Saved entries
^^^^

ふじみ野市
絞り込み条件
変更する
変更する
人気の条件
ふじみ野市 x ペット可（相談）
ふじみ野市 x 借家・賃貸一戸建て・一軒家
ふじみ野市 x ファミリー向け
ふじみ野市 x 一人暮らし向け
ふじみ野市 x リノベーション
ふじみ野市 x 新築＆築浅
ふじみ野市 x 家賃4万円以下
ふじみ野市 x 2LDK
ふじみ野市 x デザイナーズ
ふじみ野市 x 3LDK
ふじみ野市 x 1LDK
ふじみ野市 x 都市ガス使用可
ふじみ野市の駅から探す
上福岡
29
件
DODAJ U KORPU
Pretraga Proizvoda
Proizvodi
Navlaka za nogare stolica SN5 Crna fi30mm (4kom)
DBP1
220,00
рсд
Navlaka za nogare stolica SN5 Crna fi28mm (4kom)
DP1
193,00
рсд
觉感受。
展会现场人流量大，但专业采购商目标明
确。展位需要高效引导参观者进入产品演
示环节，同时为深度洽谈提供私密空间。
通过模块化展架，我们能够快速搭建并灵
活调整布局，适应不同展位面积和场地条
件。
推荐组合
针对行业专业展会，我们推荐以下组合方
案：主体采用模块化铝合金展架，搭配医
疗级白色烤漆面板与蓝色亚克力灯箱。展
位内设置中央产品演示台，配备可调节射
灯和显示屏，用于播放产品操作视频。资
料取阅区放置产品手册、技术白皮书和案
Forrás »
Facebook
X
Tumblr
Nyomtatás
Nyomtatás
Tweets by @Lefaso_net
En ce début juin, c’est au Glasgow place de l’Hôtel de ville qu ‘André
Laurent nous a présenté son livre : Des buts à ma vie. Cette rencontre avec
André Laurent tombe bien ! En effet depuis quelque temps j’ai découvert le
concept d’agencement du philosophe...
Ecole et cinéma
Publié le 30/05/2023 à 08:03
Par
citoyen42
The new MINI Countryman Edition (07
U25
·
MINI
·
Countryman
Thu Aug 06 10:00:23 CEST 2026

^^^^

To do
Return every line of text from the material above, unchanged and in the same order.

Solution for this problem
ふじみ野市
絞り込み条件
変更する
変更する
人気の条件
ふじみ野市 x ペット可（相談）
ふじみ野市 x 借家・賃貸一戸建て・一軒家
ふじみ野市 x ファミリー向け
ふじみ野市 x 一人暮らし向け
ふじみ野市 x リノベーション
ふじみ野市 x 新築＆築浅
ふじみ野市 x 家賃4万円以下
ふじみ野市 x 2LDK
ふじみ野市 x デザイナーズ
ふじみ野市 x 3LDK
ふじみ野市 x 1LDK
ふじみ野市 x 都市ガス使用可
ふじみ野市の駅から探す
上福岡
29
件
DODAJ U KORPU
Pretraga Proizvoda
Proizvodi
Navlaka za nogare stolica SN5 Crna fi30mm (4kom)
DBP1
220,00
рсд
Navlaka za nogare stolica SN5 Crna fi28mm (4kom)
DP1
193,00
рсд
觉感受。
展会现场人流量大，但专业采购商目标明
确。展位需要高效引导参观者进入产品演
示环节，同时为深度洽谈提供私密空间。
通过模块化展架，我们能够快速搭建并灵
活调整布局，适应不同展位面积和场地条
件。
推荐组合
针对行业专业展会，我们推荐以下组合方
案：主体采用模块化铝合金展架，搭配医
疗级白色烤漆面板与蓝色亚克力灯箱。展
位内设置中央产品演示台，配备可调节射
灯和显示屏，用于播放产品操作视频。资
料取阅区放置产品手册、技术白皮书和案
Forrás »
Facebook
X
Tumblr
Nyomtatás
Nyomtatás
Tweets by @Lefaso_net
En ce début juin, c’est au Glasgow place de l’Hôtel de ville qu ‘André
Laurent nous a présenté son livre : Des buts à ma vie. Cette rencontre avec
André Laurent tombe bien ! En effet depuis quelque temps j’ai découvert le
concept d’agencement du philosophe...
Ecole et cinéma
Publié le 30/05/2023 à 08:03
Par
citoyen42
The new MINI Countryman Edition (07
U25
·
MINI
·
Countryman
Thu Aug 06 10:00:23 CEST 2026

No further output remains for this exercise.